| Exercise goal |
Render each line of the records below as a JSON list of strings, one string per line, leaving out blank lines and the pictures.

■ ■ ■ ■ ■

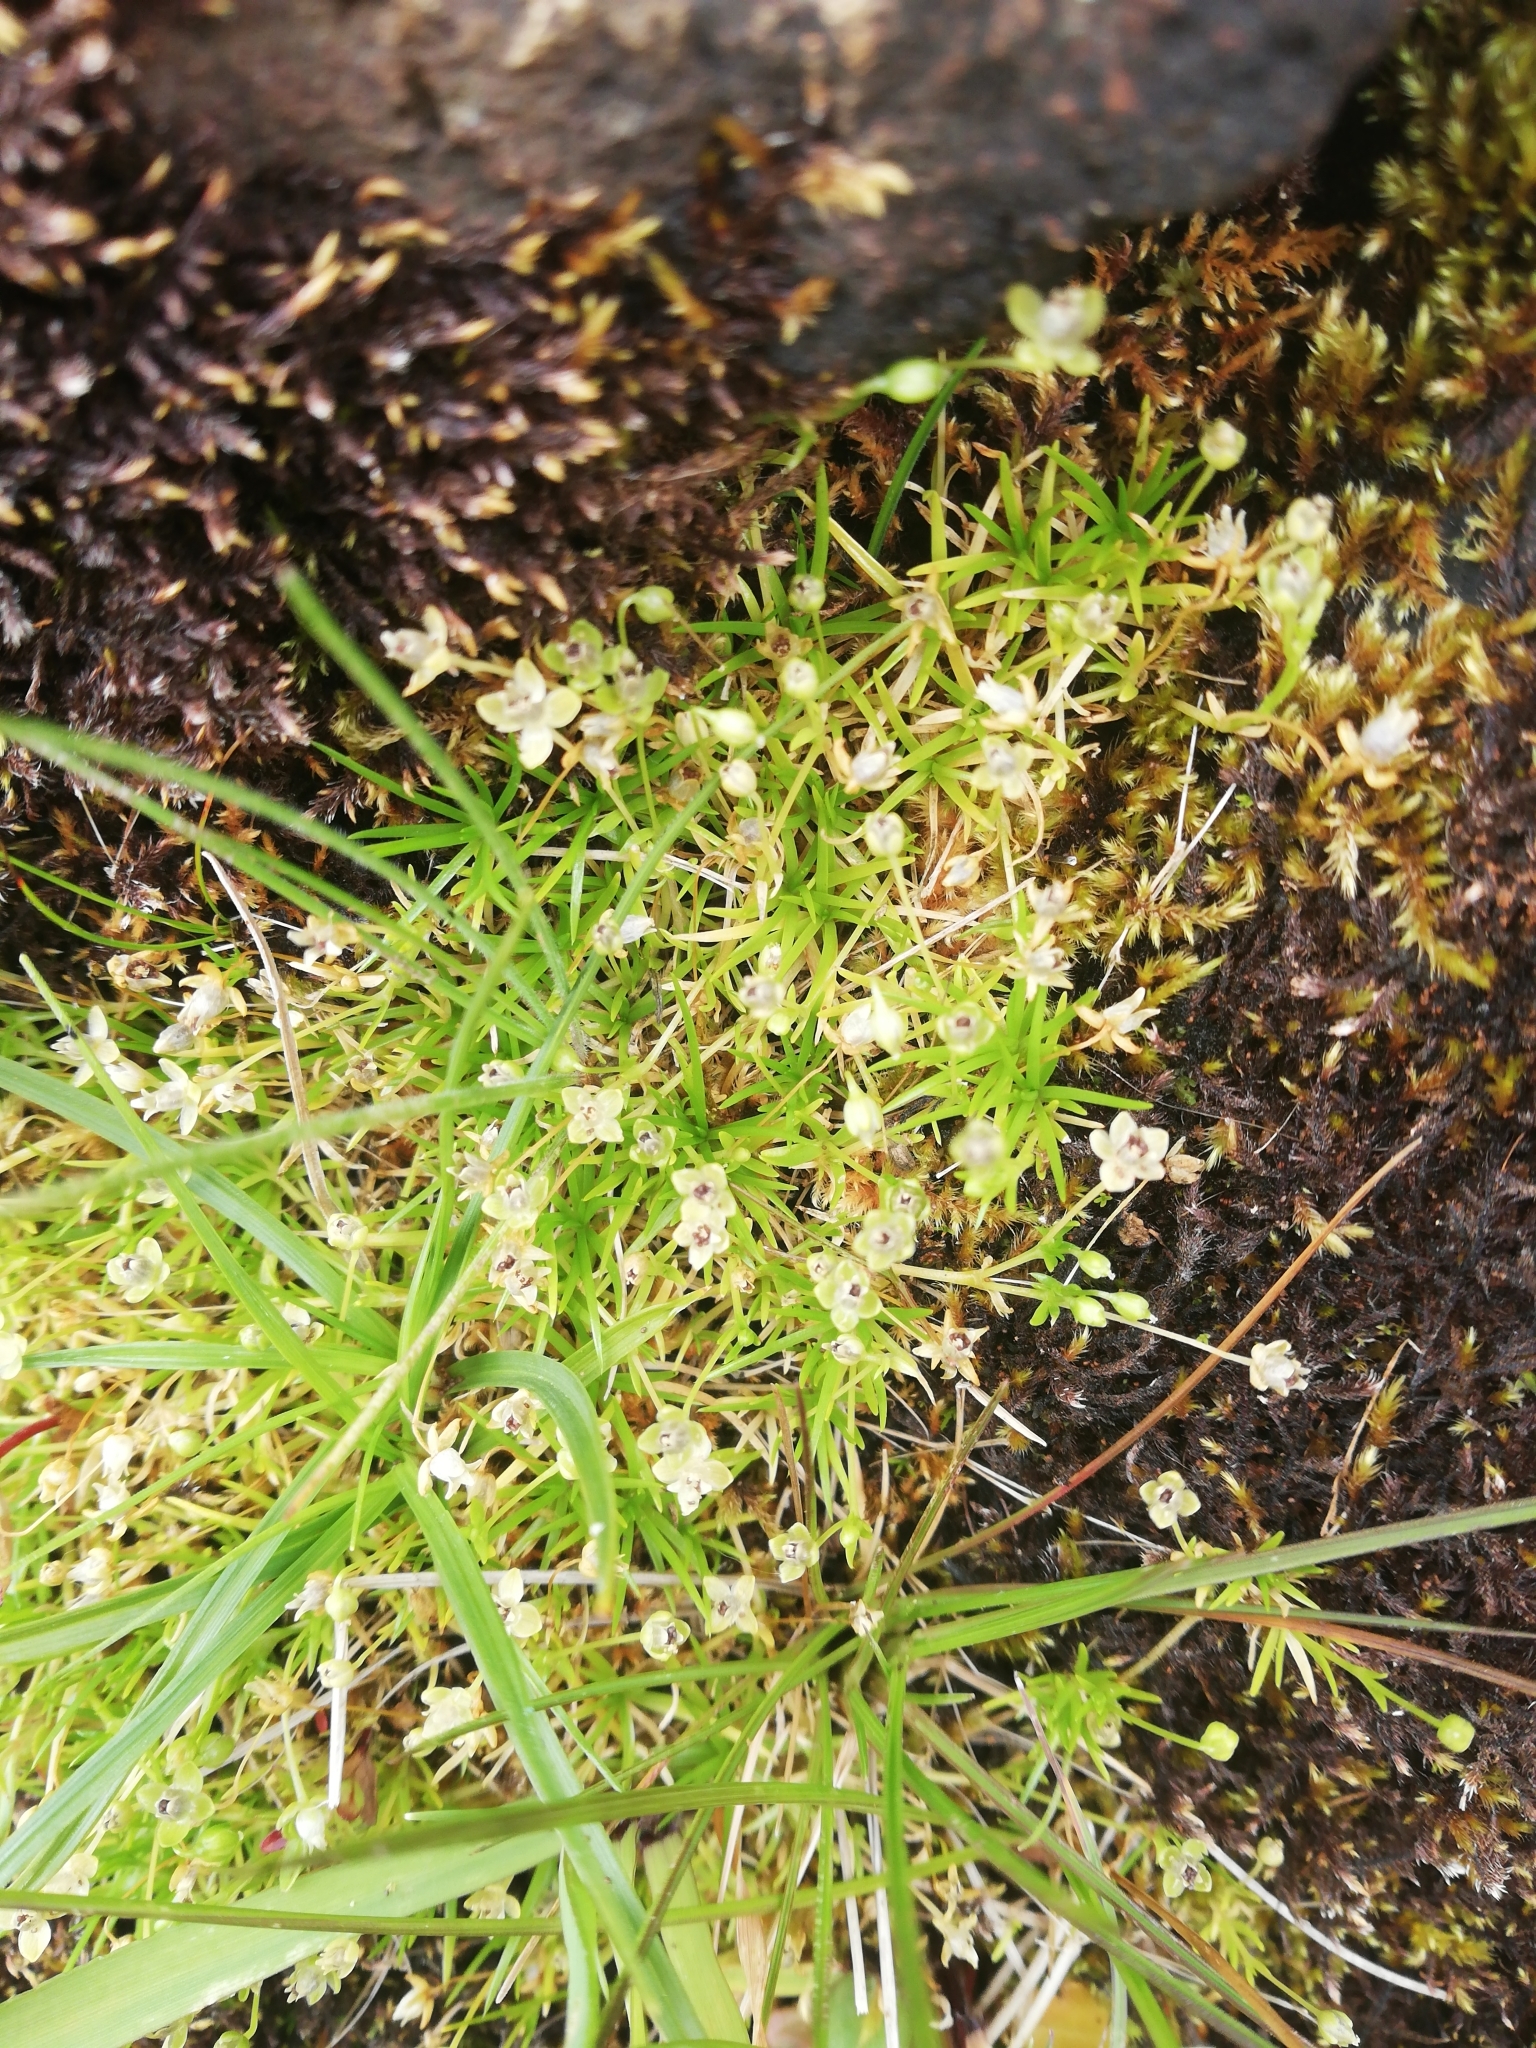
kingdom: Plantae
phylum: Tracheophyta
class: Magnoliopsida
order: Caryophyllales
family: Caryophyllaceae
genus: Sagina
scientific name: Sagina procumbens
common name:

■ ■ ■ ■ ■

| Solution to this exercise |
[
  "kingdom: Plantae",
  "phylum: Tracheophyta",
  "class: Magnoliopsida",
  "order: Caryophyllales",
  "family: Caryophyllaceae",
  "genus: Sagina",
  "scientific name: Sagina procumbens",
  "common name:"
]